Une chose est certaine, après la série d’échecs (durant 24 ans), Dassault Aviation a changé de politique commerciale, retrouvant son autonomie pour éviter le manque de coordination des services de l’Etat. Jean-Hervé Lorenzi, président du Cercle des Economistes, estime que vendre le Rafale «était une question de vie ou de mort pour l’avion tricolore» qui était au bord de l’arrêt de la production. Dassault n’avait d’autre choix que de baisser ses prix et de céder son savoir faire ». En ce qui concerne par exemple le contrat avec la Suisse, Dassault a écrit aux parlementaires suisses pour leur proposer l'acquisition de 18 Rafale au prix de 122 millions pièces au lieu de 150 à 175 millions, indique Slate. Une baisse significative! 

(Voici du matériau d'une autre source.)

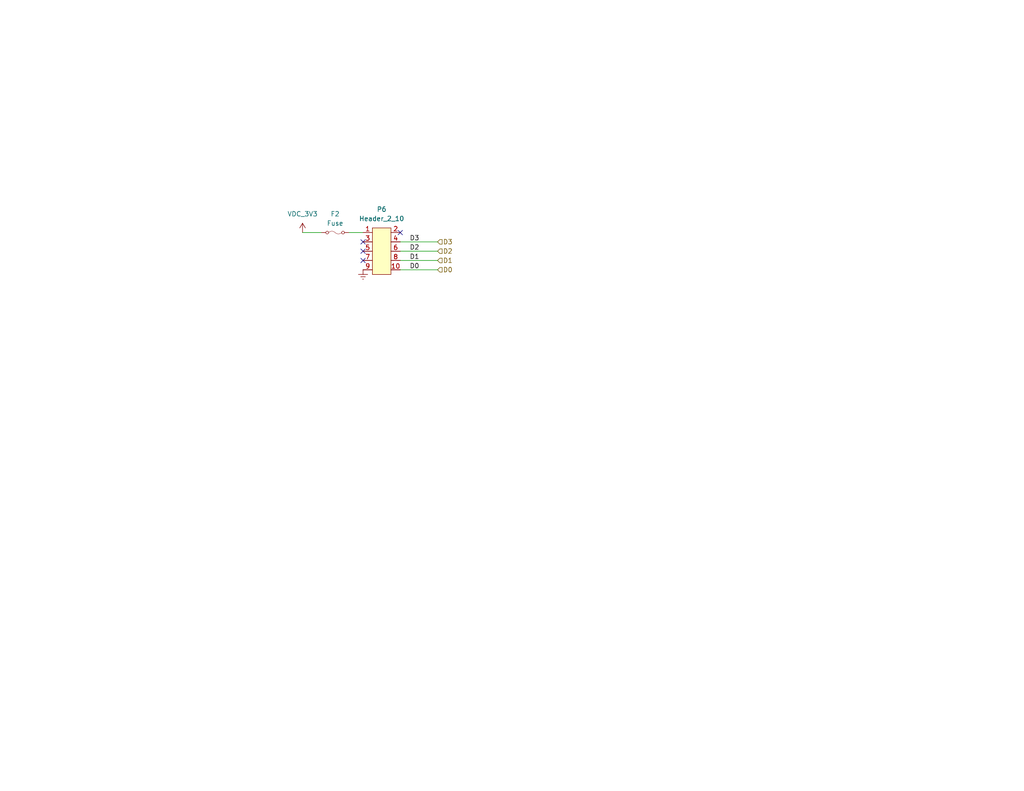
<source format=kicad_sch>
(kicad_sch
	(version 20231120)
	(generator "eeschema")
	(generator_version "8.0")
	(uuid "99de464a-ff81-4878-bec1-eb0d82f6c64b")
	(paper "A")
	(title_block
		(title "${PROJECT_NAME}")
		(date "2025-03-18")
		(rev "${PCB_REVISION}")
		(company "BRENDANHAINES.COM")
	)
	
	(no_connect
		(at 109.22 63.5)
		(uuid "0617dc4a-0cf0-4a99-afcb-72d0b095461e")
	)
	(no_connect
		(at 99.06 66.04)
		(uuid "62ed0d07-1432-45f0-9106-2d4427d1bcd1")
	)
	(no_connect
		(at 99.06 71.12)
		(uuid "7ced4778-807e-4e1b-998e-1d6d30a412b0")
	)
	(no_connect
		(at 99.06 68.58)
		(uuid "e6fb247e-d7bf-4989-be83-311d8feb8ad4")
	)
	(wire
		(pts
			(xy 109.22 66.04) (xy 119.38 66.04)
		)
		(stroke
			(width 0)
			(type default)
		)
		(uuid "3f5bff47-a1ea-4a1a-b850-836f0b21d2f5")
	)
	(wire
		(pts
			(xy 109.22 73.66) (xy 119.38 73.66)
		)
		(stroke
			(width 0)
			(type default)
		)
		(uuid "6e7e0d9e-82fb-4fa3-9c32-65a048233c44")
	)
	(wire
		(pts
			(xy 109.22 68.58) (xy 119.38 68.58)
		)
		(stroke
			(width 0)
			(type default)
		)
		(uuid "70a7ae63-819f-431a-9748-dcbdab45844e")
	)
	(wire
		(pts
			(xy 95.25 63.5) (xy 99.06 63.5)
		)
		(stroke
			(width 0)
			(type default)
		)
		(uuid "87fbe0a4-ba82-438f-bb33-0f3a0a947081")
	)
	(wire
		(pts
			(xy 109.22 71.12) (xy 119.38 71.12)
		)
		(stroke
			(width 0)
			(type default)
		)
		(uuid "baa6f922-1ebc-4bc7-841a-b3d1647df96d")
	)
	(wire
		(pts
			(xy 82.55 63.5) (xy 87.63 63.5)
		)
		(stroke
			(width 0)
			(type default)
		)
		(uuid "e5a6d95d-4c19-4078-beef-7b650888b264")
	)
	(label "D2"
		(at 111.76 68.58 0)
		(fields_autoplaced yes)
		(effects
			(font
				(size 1.27 1.27)
			)
			(justify left bottom)
		)
		(uuid "52bd0f9d-16f1-4bb6-88ac-0c2dbfc2cc60")
	)
	(label "D1"
		(at 111.76 71.12 0)
		(fields_autoplaced yes)
		(effects
			(font
				(size 1.27 1.27)
			)
			(justify left bottom)
		)
		(uuid "a2e7e00f-6443-46e2-930e-da19947a8260")
	)
	(label "D0"
		(at 111.76 73.66 0)
		(fields_autoplaced yes)
		(effects
			(font
				(size 1.27 1.27)
			)
			(justify left bottom)
		)
		(uuid "daaf3f4a-5c93-4067-8686-e8e3d6c3ca88")
	)
	(label "D3"
		(at 111.76 66.04 0)
		(fields_autoplaced yes)
		(effects
			(font
				(size 1.27 1.27)
			)
			(justify left bottom)
		)
		(uuid "eb83ef36-8d60-4ce3-94b3-573d982a341e")
	)
	(hierarchical_label "D0"
		(shape input)
		(at 119.38 73.66 0)
		(fields_autoplaced yes)
		(effects
			(font
				(size 1.27 1.27)
			)
			(justify left)
		)
		(uuid "49a09840-3e88-4e60-b653-785f46f0006f")
	)
	(hierarchical_label "D1"
		(shape input)
		(at 119.38 71.12 0)
		(fields_autoplaced yes)
		(effects
			(font
				(size 1.27 1.27)
			)
			(justify left)
		)
		(uuid "80e05160-a6a7-44a3-946d-ae45f3e1680d")
	)
	(hierarchical_label "D3"
		(shape input)
		(at 119.38 66.04 0)
		(fields_autoplaced yes)
		(effects
			(font
				(size 1.27 1.27)
			)
			(justify left)
		)
		(uuid "952911cb-feaf-42a8-96dc-46b448d084b6")
	)
	(hierarchical_label "D2"
		(shape input)
		(at 119.38 68.58 0)
		(fields_autoplaced yes)
		(effects
			(font
				(size 1.27 1.27)
			)
			(justify left)
		)
		(uuid "f74fe5a3-474f-413a-a581-ac8fa73d3b03")
	)
	(symbol
		(lib_id "bh:GND")
		(at 99.06 73.66 0)
		(unit 1)
		(exclude_from_sim no)
		(in_bom yes)
		(on_board yes)
		(dnp no)
		(fields_autoplaced yes)
		(uuid "4759cf92-a16f-49c9-be18-23e2acc24360")
		(property "Reference" "#PWR032"
			(at 99.06 73.66 0)
			(effects
				(font
					(size 1.27 1.27)
				)
				(hide yes)
			)
		)
		(property "Value" "GND"
			(at 99.06 77.724 0)
			(effects
				(font
					(size 1.27 1.27)
				)
				(hide yes)
			)
		)
		(property "Footprint" ""
			(at 99.06 73.66 0)
			(effects
				(font
					(size 1.27 1.27)
				)
				(hide yes)
			)
		)
		(property "Datasheet" ""
			(at 99.06 73.66 0)
			(effects
				(font
					(size 1.27 1.27)
				)
				(hide yes)
			)
		)
		(property "Description" "Power Symbol"
			(at 99.06 73.66 0)
			(effects
				(font
					(size 1.27 1.27)
				)
				(hide yes)
			)
		)
		(pin "1"
			(uuid "ee6d5441-3892-409a-bab7-ca3e219797c4")
		)
		(instances
			(project "pluto_shield"
				(path "/5c9b5493-28d5-442a-a1c0-43be0cca0b1b/c3429404-bcbd-43d0-91fb-01d97d464867"
					(reference "#PWR032")
					(unit 1)
				)
				(path "/5c9b5493-28d5-442a-a1c0-43be0cca0b1b/fd6efc20-d6a1-4c81-8c1e-13f14b7c7b02"
					(reference "#PWR034")
					(unit 1)
				)
				(path "/5c9b5493-28d5-442a-a1c0-43be0cca0b1b/ffa09275-085f-49e3-bb8c-00c7cf4735f4"
					(reference "#PWR030")
					(unit 1)
				)
			)
		)
	)
	(symbol
		(lib_id "bh:Fuse")
		(at 91.44 63.5 90)
		(unit 1)
		(exclude_from_sim no)
		(in_bom yes)
		(on_board yes)
		(dnp no)
		(fields_autoplaced yes)
		(uuid "85795a49-d2f5-49e4-b9d9-9ec0accb3b8c")
		(property "Reference" "F2"
			(at 91.44 58.42 90)
			(effects
				(font
					(size 1.27 1.27)
				)
			)
		)
		(property "Value" "Fuse"
			(at 91.44 60.96 90)
			(effects
				(font
					(size 1.27 1.27)
				)
			)
		)
		(property "Footprint" "common:R0603"
			(at 91.44 63.5 0)
			(effects
				(font
					(size 1.27 1.27)
				)
				(hide yes)
			)
		)
		(property "Datasheet" ""
			(at 91.44 63.5 0)
			(effects
				(font
					(size 1.27 1.27)
				)
				(hide yes)
			)
		)
		(property "Description" "Fuse"
			(at 91.44 63.5 0)
			(effects
				(font
					(size 1.27 1.27)
				)
				(hide yes)
			)
		)
		(property "mfr" ""
			(at 91.44 63.5 0)
			(effects
				(font
					(size 1.27 1.27)
				)
				(hide yes)
			)
		)
		(property "mpn" ""
			(at 91.44 63.5 0)
			(effects
				(font
					(size 1.27 1.27)
				)
			)
		)
		(property "Supplier" ""
			(at 91.44 63.5 0)
			(effects
				(font
					(size 1.27 1.27)
				)
				(hide yes)
			)
		)
		(property "SupplierPartNumber" ""
			(at 91.44 63.5 0)
			(effects
				(font
					(size 1.27 1.27)
				)
				(hide yes)
			)
		)
		(property "Populate" ""
			(at 91.44 63.5 0)
			(effects
				(font
					(size 1.27 1.27)
				)
			)
		)
		(pin "2"
			(uuid "e36ede32-9bc9-4b87-be69-7335d52dee2b")
		)
		(pin "1"
			(uuid "cf23d59a-ed02-44f5-99d7-58baa0d4279c")
		)
		(instances
			(project "pluto_shield"
				(path "/5c9b5493-28d5-442a-a1c0-43be0cca0b1b/c3429404-bcbd-43d0-91fb-01d97d464867"
					(reference "F2")
					(unit 1)
				)
				(path "/5c9b5493-28d5-442a-a1c0-43be0cca0b1b/fd6efc20-d6a1-4c81-8c1e-13f14b7c7b02"
					(reference "F3")
					(unit 1)
				)
				(path "/5c9b5493-28d5-442a-a1c0-43be0cca0b1b/ffa09275-085f-49e3-bb8c-00c7cf4735f4"
					(reference "F1")
					(unit 1)
				)
			)
		)
	)
	(symbol
		(lib_id "bh:Header_2_10")
		(at 101.6 62.23 0)
		(unit 1)
		(exclude_from_sim no)
		(in_bom yes)
		(on_board yes)
		(dnp no)
		(fields_autoplaced yes)
		(uuid "c464d805-a5f7-43fa-a4b9-12d839ce6cc9")
		(property "Reference" "P6"
			(at 104.14 57.15 0)
			(effects
				(font
					(size 1.27 1.27)
				)
			)
		)
		(property "Value" "Header_2_10"
			(at 104.14 59.69 0)
			(effects
				(font
					(size 1.27 1.27)
				)
			)
		)
		(property "Footprint" "common:PinHeader_2x05_P2.54mm_Vertical"
			(at 102.87 59.69 0)
			(effects
				(font
					(size 1.27 1.27)
				)
				(hide yes)
			)
		)
		(property "Datasheet" ""
			(at 102.87 59.69 0)
			(effects
				(font
					(size 1.27 1.27)
				)
				(hide yes)
			)
		)
		(property "Description" "Header, 2x5"
			(at 101.6 62.23 0)
			(effects
				(font
					(size 1.27 1.27)
				)
				(hide yes)
			)
		)
		(property "mfr" ""
			(at 101.6 62.23 0)
			(effects
				(font
					(size 1.27 1.27)
				)
				(hide yes)
			)
		)
		(property "mpn" ""
			(at 101.6 62.23 0)
			(effects
				(font
					(size 1.27 1.27)
				)
				(hide yes)
			)
		)
		(property "Supplier" ""
			(at 101.6 62.23 0)
			(effects
				(font
					(size 1.27 1.27)
				)
				(hide yes)
			)
		)
		(property "SupplierPartNumber" ""
			(at 101.6 62.23 0)
			(effects
				(font
					(size 1.27 1.27)
				)
				(hide yes)
			)
		)
		(property "Populate" ""
			(at 101.6 62.23 0)
			(effects
				(font
					(size 1.27 1.27)
				)
			)
		)
		(pin "5"
			(uuid "724dc114-d4cf-485f-bd38-d32893c7646a")
		)
		(pin "3"
			(uuid "22a8c894-5677-42a9-a187-ab836339c8e3")
		)
		(pin "7"
			(uuid "4744c849-501c-45f4-86d3-18b8aeddc8ea")
		)
		(pin "2"
			(uuid "300dea9a-aee4-4174-9711-34d671d0659a")
		)
		(pin "4"
			(uuid "4319075c-16bb-4224-bec8-621f369e1753")
		)
		(pin "1"
			(uuid "7485772d-5813-4a14-ba57-fe40e293384b")
		)
		(pin "9"
			(uuid "7a67441a-763a-4e5a-af0d-321f065316eb")
		)
		(pin "6"
			(uuid "440fbf9e-5432-473a-b746-281c1afe5e58")
		)
		(pin "10"
			(uuid "39b27920-8612-434b-898f-00652b88c17e")
		)
		(pin "8"
			(uuid "5d436fcf-b200-4973-a6b2-1d835baf71f4")
		)
		(instances
			(project "pluto_shield"
				(path "/5c9b5493-28d5-442a-a1c0-43be0cca0b1b/c3429404-bcbd-43d0-91fb-01d97d464867"
					(reference "P6")
					(unit 1)
				)
				(path "/5c9b5493-28d5-442a-a1c0-43be0cca0b1b/fd6efc20-d6a1-4c81-8c1e-13f14b7c7b02"
					(reference "P7")
					(unit 1)
				)
				(path "/5c9b5493-28d5-442a-a1c0-43be0cca0b1b/ffa09275-085f-49e3-bb8c-00c7cf4735f4"
					(reference "P5")
					(unit 1)
				)
			)
		)
	)
	(symbol
		(lib_id "bh:VDC_3V3")
		(at 82.55 63.5 0)
		(unit 1)
		(exclude_from_sim no)
		(in_bom yes)
		(on_board yes)
		(dnp no)
		(fields_autoplaced yes)
		(uuid "fe4a3837-97f4-4a09-9b29-d3aced8568a1")
		(property "Reference" "#PWR031"
			(at 82.55 63.5 0)
			(effects
				(font
					(size 1.27 1.27)
				)
				(hide yes)
			)
		)
		(property "Value" "VDC_3V3"
			(at 82.55 58.42 0)
			(effects
				(font
					(size 1.27 1.27)
				)
			)
		)
		(property "Footprint" ""
			(at 82.55 63.5 0)
			(effects
				(font
					(size 1.27 1.27)
				)
				(hide yes)
			)
		)
		(property "Datasheet" ""
			(at 82.55 63.5 0)
			(effects
				(font
					(size 1.27 1.27)
				)
				(hide yes)
			)
		)
		(property "Description" "Power Symbol"
			(at 82.55 63.5 0)
			(effects
				(font
					(size 1.27 1.27)
				)
				(hide yes)
			)
		)
		(pin "1"
			(uuid "888c2767-2c9e-42b3-af60-694bcd554f5f")
		)
		(instances
			(project "pluto_shield"
				(path "/5c9b5493-28d5-442a-a1c0-43be0cca0b1b/c3429404-bcbd-43d0-91fb-01d97d464867"
					(reference "#PWR031")
					(unit 1)
				)
				(path "/5c9b5493-28d5-442a-a1c0-43be0cca0b1b/fd6efc20-d6a1-4c81-8c1e-13f14b7c7b02"
					(reference "#PWR033")
					(unit 1)
				)
				(path "/5c9b5493-28d5-442a-a1c0-43be0cca0b1b/ffa09275-085f-49e3-bb8c-00c7cf4735f4"
					(reference "#PWR012")
					(unit 1)
				)
			)
		)
	)
)

</source>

Cette priorité donnée au commercial, Dassault l’a mise en oeuvre en choisissant comme nouveau PDG de Dassault Aviation, Eric Trappier, le directeur des affaires internationales, soit le vendeur en chef du Rafale.
 
Le contrat avec l'Inde comporte également  des compensations technologiques à hauteur de la moitié du contrat (6 milliards) au bénéfice de l'industrie indienne. Autre facteur intervenant dans le choix, la politique. Un Etat confronté à des menaces de guerre
ne mettra par le coût comme critère prioritaire d'achat mais la liberté de pouvoir acheter un matériel choisi en toutes circonstances. Désignant le Pakistan ou la Chine comme des ennemis potentiels, New Delhi a voulu garder sa liberté vis-à-vis du fournisseur américain.
 
Transfert de technologie, voilà un mot qui peut effrayer. Pourtant, les spécialistes estiment qu’il n’y a rien d’alarmant : «Le Rafale est un avion relativement ancien, ce qui signifie que sa technologie sera bientôt dépassée», juge Elie Cohen, directeur de recherche au CNRS. Face au processus d'obsolence, la Direction générale de l'armement a passé un contrat avec Thalès en décembre 2012 pour développer la nouvelle génération du système de désignation de cibles, de l'avion indique Les Echos
 
Effet boule de neige
Pour parachever le succès indien, il ne resterait à finaliser que des détails. Ce qui est en bonne voie. Le ministre indien des Affaires étrangères, M.Khursid, a déclaré : «Les bons vins français mettent du temps à parvenir à maturité, il en est de même pour les bons contrats.»
 
L’embellie venant du sous-continent indien va permettre une inflexion dans les marchés à l’export. En définitif, par effet boule de neige, plusieurs pays vont réexaminer leurs positions vis-à-vis de l'avion. Ils pourraient finalement jeter leur dévolu sur le Rafale. Le président François Hollande, en visite mi-janvier 2012, à Abou Dhabi, dans les Emirats Arabes unies, a vanté ses qualités.
 
Parmi les pays en pole position pour signer avec Dassault Aviation, outre les Emirats Arabes Unies, se trouvent le Canada, qui envisageait l’acquisition de 65 chasseurs furtifs Loocked Martin et qui s’est inquiété fin 2012 du dérapage des coûts des avions américains. Quant à la Malaisie, elle doit remplacer 18 MIG-29 à horizon 2015.